2009 I said I can’t wait! I said its gona be a great year! I never knew 2009 would exceed all my expectations.
I went in smiling through pain and still being an unbelievable friend. I learned the people you love can hurt you the most, and not to let your self fall any further then you know you are capable of climbing. I spent the whole year single. I enjoyed my best friends, and made new ones. I listened instead of talking. I trusted judgment and made difficult decisions, and felt that you can only ever feel the age you act. I was spontaneous, said yes, packed and left town, over and over. I gave to everyone. I planed awesome parties and got to meet awesome people! The people that are not in my life today, I know it’s for the better. I didn’t run from the problems I stared fear in the face, and fear backed down. I felt like superwoman. I said no, when the issue was not my concern. I accepted that anything is truly possible, and as always… didn’t let others interfere with how I felt.

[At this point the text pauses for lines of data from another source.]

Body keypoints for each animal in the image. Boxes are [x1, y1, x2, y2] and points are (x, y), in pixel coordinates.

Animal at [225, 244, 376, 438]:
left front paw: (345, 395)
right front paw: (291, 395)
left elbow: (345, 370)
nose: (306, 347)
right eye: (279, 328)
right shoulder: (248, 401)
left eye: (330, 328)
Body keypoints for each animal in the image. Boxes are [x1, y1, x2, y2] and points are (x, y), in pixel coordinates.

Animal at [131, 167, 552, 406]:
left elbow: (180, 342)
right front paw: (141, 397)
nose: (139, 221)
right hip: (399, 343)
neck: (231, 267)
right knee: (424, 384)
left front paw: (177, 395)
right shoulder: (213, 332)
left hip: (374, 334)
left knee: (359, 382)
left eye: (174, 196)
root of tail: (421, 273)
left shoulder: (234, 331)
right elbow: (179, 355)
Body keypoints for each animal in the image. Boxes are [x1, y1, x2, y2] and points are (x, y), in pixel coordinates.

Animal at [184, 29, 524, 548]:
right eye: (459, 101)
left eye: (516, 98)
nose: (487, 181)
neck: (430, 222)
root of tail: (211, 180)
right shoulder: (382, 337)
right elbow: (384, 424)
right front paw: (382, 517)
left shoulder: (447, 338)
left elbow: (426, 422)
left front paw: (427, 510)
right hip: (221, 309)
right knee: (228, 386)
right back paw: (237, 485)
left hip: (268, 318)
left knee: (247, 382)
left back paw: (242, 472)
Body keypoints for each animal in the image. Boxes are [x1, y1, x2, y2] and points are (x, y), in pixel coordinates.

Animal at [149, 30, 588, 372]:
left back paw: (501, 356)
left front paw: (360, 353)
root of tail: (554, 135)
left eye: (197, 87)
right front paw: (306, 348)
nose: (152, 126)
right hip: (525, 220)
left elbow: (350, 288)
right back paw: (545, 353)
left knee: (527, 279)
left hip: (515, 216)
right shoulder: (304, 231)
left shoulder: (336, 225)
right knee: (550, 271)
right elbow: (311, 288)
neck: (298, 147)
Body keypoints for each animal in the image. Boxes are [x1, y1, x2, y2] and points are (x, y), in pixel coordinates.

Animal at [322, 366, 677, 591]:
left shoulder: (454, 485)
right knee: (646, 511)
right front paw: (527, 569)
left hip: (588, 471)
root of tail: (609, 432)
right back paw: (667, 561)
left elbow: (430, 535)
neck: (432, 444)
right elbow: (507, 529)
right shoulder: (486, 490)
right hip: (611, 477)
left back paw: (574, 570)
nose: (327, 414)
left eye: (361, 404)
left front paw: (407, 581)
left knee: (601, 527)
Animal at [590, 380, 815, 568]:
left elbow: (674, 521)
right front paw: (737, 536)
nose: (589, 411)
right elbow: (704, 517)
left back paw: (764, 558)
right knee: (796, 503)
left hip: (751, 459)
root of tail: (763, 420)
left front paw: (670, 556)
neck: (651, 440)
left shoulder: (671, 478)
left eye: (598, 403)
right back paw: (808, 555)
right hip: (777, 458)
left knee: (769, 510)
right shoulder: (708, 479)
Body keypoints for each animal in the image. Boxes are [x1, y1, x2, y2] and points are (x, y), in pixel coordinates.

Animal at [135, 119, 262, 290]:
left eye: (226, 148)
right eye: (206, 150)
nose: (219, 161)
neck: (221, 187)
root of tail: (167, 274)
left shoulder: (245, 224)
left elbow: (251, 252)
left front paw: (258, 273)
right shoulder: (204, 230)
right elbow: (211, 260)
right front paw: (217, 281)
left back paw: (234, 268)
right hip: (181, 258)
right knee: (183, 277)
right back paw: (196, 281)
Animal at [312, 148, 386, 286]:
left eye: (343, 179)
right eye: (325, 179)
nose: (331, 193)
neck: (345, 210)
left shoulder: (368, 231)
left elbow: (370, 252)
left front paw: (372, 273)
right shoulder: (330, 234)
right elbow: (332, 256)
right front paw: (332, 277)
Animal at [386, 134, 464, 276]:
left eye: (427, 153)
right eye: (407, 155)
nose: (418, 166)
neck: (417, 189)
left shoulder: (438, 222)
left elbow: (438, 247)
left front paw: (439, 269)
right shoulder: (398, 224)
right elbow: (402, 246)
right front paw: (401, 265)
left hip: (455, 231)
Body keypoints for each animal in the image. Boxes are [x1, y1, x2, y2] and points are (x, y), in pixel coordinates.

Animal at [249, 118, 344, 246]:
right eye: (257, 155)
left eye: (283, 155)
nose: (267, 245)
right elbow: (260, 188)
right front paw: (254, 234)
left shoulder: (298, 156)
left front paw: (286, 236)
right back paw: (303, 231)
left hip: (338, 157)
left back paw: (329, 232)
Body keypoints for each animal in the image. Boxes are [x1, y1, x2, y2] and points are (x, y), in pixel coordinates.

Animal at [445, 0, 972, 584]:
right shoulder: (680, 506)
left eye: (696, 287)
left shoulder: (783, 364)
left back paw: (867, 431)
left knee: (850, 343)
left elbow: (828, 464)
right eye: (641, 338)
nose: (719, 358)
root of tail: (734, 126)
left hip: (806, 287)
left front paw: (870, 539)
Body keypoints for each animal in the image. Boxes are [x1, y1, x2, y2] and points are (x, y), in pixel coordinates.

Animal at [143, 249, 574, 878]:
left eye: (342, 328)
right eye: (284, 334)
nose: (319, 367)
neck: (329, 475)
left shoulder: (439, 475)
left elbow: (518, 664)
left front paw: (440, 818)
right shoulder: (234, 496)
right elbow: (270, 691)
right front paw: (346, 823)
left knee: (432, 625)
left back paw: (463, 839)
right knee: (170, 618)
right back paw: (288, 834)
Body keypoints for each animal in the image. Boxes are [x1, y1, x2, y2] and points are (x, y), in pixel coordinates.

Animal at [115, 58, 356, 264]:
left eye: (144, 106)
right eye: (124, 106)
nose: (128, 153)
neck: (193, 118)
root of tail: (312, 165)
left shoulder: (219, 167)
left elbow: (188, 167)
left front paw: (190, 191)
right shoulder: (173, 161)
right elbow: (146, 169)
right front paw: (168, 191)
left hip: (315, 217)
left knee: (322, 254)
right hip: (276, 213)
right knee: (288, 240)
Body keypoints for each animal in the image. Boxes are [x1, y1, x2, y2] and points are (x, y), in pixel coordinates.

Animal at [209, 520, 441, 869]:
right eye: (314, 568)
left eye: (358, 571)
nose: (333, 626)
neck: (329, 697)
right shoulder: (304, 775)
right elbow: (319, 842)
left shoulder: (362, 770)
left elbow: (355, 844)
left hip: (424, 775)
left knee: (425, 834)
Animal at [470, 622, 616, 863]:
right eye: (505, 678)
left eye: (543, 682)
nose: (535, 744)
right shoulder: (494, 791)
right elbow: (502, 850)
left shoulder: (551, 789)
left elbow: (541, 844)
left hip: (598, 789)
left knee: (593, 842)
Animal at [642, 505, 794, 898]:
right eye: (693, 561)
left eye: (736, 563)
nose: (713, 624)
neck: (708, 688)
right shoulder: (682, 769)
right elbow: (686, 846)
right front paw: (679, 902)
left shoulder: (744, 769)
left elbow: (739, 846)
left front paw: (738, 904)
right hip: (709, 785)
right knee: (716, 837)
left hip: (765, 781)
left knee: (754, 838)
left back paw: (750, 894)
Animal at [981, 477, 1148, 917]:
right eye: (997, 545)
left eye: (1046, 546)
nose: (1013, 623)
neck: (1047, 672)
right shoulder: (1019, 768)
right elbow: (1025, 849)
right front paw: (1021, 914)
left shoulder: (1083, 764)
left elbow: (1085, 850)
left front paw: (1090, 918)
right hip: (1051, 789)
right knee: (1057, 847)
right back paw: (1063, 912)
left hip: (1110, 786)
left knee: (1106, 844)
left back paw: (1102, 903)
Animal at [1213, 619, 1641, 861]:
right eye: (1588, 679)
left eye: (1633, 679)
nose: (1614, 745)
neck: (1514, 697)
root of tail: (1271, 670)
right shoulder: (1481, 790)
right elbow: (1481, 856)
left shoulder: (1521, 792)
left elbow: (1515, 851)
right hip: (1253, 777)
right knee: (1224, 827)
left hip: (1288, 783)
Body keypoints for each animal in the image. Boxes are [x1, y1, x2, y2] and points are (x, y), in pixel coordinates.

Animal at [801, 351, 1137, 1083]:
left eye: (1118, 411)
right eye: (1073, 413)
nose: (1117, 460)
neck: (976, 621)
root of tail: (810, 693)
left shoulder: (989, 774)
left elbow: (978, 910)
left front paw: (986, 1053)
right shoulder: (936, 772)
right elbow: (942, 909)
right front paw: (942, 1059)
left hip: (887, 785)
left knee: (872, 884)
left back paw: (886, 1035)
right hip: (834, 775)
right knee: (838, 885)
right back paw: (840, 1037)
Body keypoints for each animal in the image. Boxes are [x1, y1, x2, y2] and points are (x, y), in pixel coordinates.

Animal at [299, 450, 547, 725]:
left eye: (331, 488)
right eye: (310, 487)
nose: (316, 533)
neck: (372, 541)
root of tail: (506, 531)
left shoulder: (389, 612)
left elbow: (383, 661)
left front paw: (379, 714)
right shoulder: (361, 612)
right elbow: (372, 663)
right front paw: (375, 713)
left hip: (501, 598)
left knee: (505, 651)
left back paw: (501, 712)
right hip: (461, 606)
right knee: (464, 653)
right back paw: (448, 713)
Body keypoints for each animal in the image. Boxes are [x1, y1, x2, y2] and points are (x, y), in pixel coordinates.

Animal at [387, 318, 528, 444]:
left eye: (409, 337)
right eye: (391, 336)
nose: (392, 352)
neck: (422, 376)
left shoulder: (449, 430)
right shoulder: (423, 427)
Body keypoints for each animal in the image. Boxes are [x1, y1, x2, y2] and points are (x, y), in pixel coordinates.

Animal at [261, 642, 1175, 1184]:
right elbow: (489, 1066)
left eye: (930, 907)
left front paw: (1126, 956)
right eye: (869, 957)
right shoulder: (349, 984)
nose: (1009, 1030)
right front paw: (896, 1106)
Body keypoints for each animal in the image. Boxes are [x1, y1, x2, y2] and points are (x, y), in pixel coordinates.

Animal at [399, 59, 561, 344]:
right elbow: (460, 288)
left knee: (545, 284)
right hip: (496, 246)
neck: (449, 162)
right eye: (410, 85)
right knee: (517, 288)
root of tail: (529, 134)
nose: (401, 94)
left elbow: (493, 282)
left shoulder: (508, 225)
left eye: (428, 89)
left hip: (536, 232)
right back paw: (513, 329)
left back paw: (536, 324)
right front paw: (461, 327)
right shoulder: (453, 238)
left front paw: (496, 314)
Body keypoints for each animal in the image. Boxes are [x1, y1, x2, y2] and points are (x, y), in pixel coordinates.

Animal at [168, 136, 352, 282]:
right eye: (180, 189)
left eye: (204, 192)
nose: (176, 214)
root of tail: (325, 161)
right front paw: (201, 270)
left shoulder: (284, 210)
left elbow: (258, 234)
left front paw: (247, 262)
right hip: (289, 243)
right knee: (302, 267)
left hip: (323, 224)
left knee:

The older I get the more I realize I’m admired for not being a follower and in return admire the people that have the courage to step out of the cookie cutter and stand for something and stop falling for everything. I surfed, danced, sang, I went public, I laughed, put my hands up .. I didn’t sit the game out, I hugged, cheered and toasted, I got in front of the crowd and stood up for need’s to be heard. I chose my battles and wisely and fought hard for justice. I paid honor and respect. I took risks in order to push myself and learn my identity, in an adult like way, and change my life; to find my place.
I stopped making plan’s because: “We spend our whole lives worrying about the future, planning for the future, trying to predict the future, as if figuring it out will cushion the blow. But the future is always changing. The future is the home of our deepest fears and wildest hopes. But one thing is certain when it finally reveals itself. The future is never the way we imagined it.”
I adored the pictures, and laughed at the ones that never made it. I mourned all the lost camera (sunglasses and other random fun things) that went down in 2009’s despise. I played with the kids, ice cream on the nose, lip gloss, painted fingers, pools, beaches, zoo’s, …. The children are us with out history taking its toll.
In the end some good byes are forever and some are just good night. The mountains are part of our journey of life. Connections are not coincidences. We choose the legacy everyday, we write our book that’s left behind, if you don’t believe in yourself no one else can believe in you.
Im so excited for 2010 and for the next decade. I have made some drastic desisions that are going to change the direction of my life as I saw it and that what truly matters.